The Global Positioning System, or GPS, has been part of our daily lives for more than 20 years. We can just type or say where we want to go into our mobile devices, which then plan a route for us in a few seconds. We can even adjust our route to avoid traffic, highways or tolls. It makes every town our hometown by enabling us to get around as easily as the locals do.
Maintained by the U.S. Space Force, GPS is made up of 31 satellites that are in orbit at a distance of about 20,200 kilometers (about 12,550 miles) above Earth. Twenty-seven of those satellites are currently in operation, and the others are used as backups. The satellites circle the globe twice a day, and their orbits are organized in such a way that you can see at least four from nearly every point on Earth at any one time. You need at least four satellites to get a fix on your position, though more is better.

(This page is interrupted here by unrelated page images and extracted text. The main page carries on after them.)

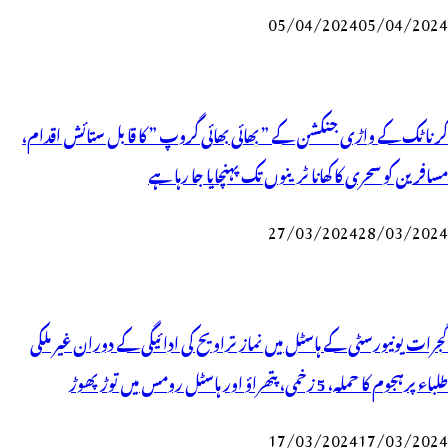
05/04/2024
05/04/2024
کرناٹک کے واڑی جنکشن کے ” بھائی بھائی گروپ ” کا قابل ستائش اقدام،
مسافرین کو سحری کا کھانا ٹرینوں تک پہنچایا جا رہا ہے
27/03/2024
28/03/2024
گجرات یونیورسٹی کے ہاسٹل میں نماز تراویح کی ادائیگی کے دوران غیر ملکی
طلباء پرہجوم کا حملہ، 5 زخمی، پتھراؤ اور ہاسٹل رومس میں توڑ پھوڑ
17/03/2024
17/03/2024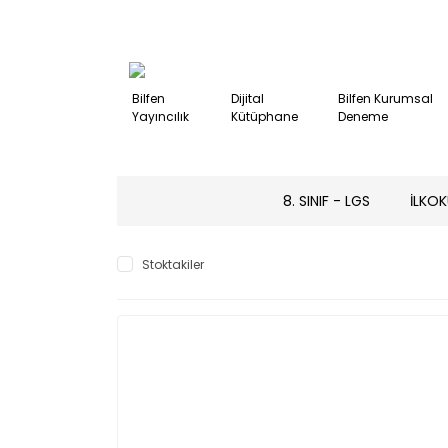
Bilfen
Dijital
Bilfen Kurumsal
Yayıncılık
Kütüphane
Deneme
8. SINIF - LGS
İLKOK
Stoktakiler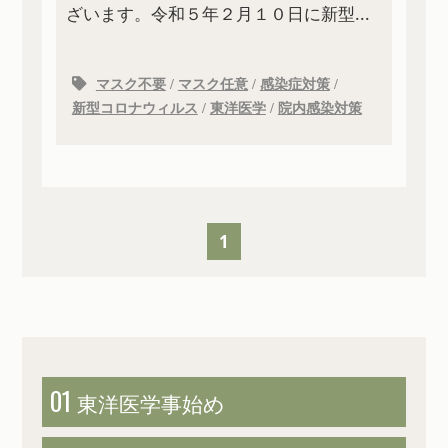
ざいます。令和５年２月１０日に新型...
マスク不要
/
マスク任意
/
感染症対策
/
新型コロナウィルス
/
東洋医学
/
院内感染対策
1
01
東洋医学
事始め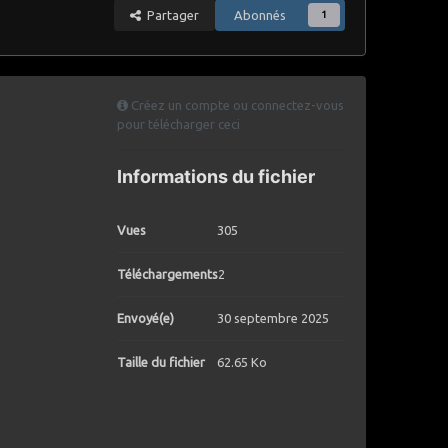
Partager
Abonnés
1
Créez un compte ou connectez-vous
pour télécharger ceci
Informations du fichier
Vues
305
Téléchargements
2
Envoyé(e)
30 septembre 2025
Taille du fichier
62.65 Ko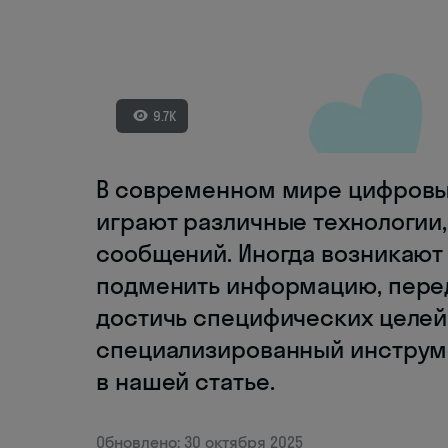
9.7K
В современном мире цифровы
играют различные технологии
сообщений. Иногда возникают 
подменить информацию, пере
достичь специфических целей.
специализированный инструме
в нашей статье.
Обновлено: 30 октября 2025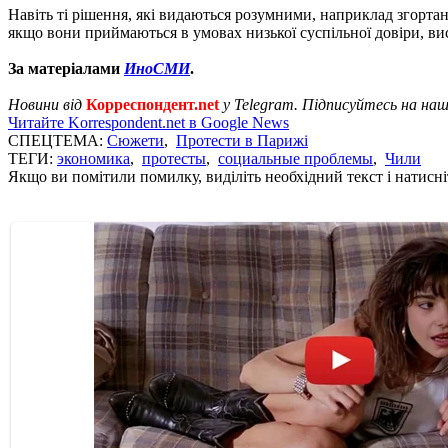
Навіть ті рішення, які видаються розумними, наприклад згорта
якщо вони приймаються в умовах низької суспільної довіри, вис
За матеріалами
ИноСМИ
.
Новини від
Корреспондент.net
у Telegram. Підписуйтесь на на
Читайте Korrespondent.net в Google News
СПЕЦТЕМА:
Сюжети
,
Протести в Парижі
ТЕГИ:
экономика
,
протесты
,
социальные проблемы
,
Чили
Якщо ви помітили помилку, виділіть необхідний текст і натисніт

Each of these satellites has several atomic clocks aboard. These clocks keep time very accurately (to within three billionths of a second) and are regularly corrected using even more accurate atomic clocks that are kept on the ground. They need to be synchronized because accurate time is the basis of GPS location and navigation services. The GPS satellites are constantly broadcasting signals with their time and position over Earth. The GPS receiver in your mobile device compares the time signals it receives from the satellites with its internal clock. Knowing the speed of light and when the signals were sent and received, your device can calculate your distance from each satellite, and thereby home in on your longitude, latitude and altitude.
Today’s GPS is so accurate that it can locate your position to within 4.9 meters (16 feet), though modern phones with advanced electronics and using additional signals and post-processing can further increase GPS precision.
Once your mobile device has calculated your latitude, longitude and altitude, it can superimpose your position onto a meticulously made road map created by whatever company’s software you are using. That map is what you see as you go along. Navigation service providers update their maps with traffic information and suggest other routes using artificial intelligence.
With a constellation of atomic clocks visible all over the world, GPS can also be used to compare accurate time and frequency signals between remote locations by each site simultaneously comparing their clocks to the same satellite clock signals and then exchanging the data with each other. This method, called common-view GPS, is used by the National Institute of Standards and Technology to measure and adjust clocks at other locations to help ensure others have accurate time. Equipment and atomic clock manufacturers use these signals to test the time and frequency accuracy and stability of their hardware, and financial traders use it for timing and time-stamping transactions, among other applications.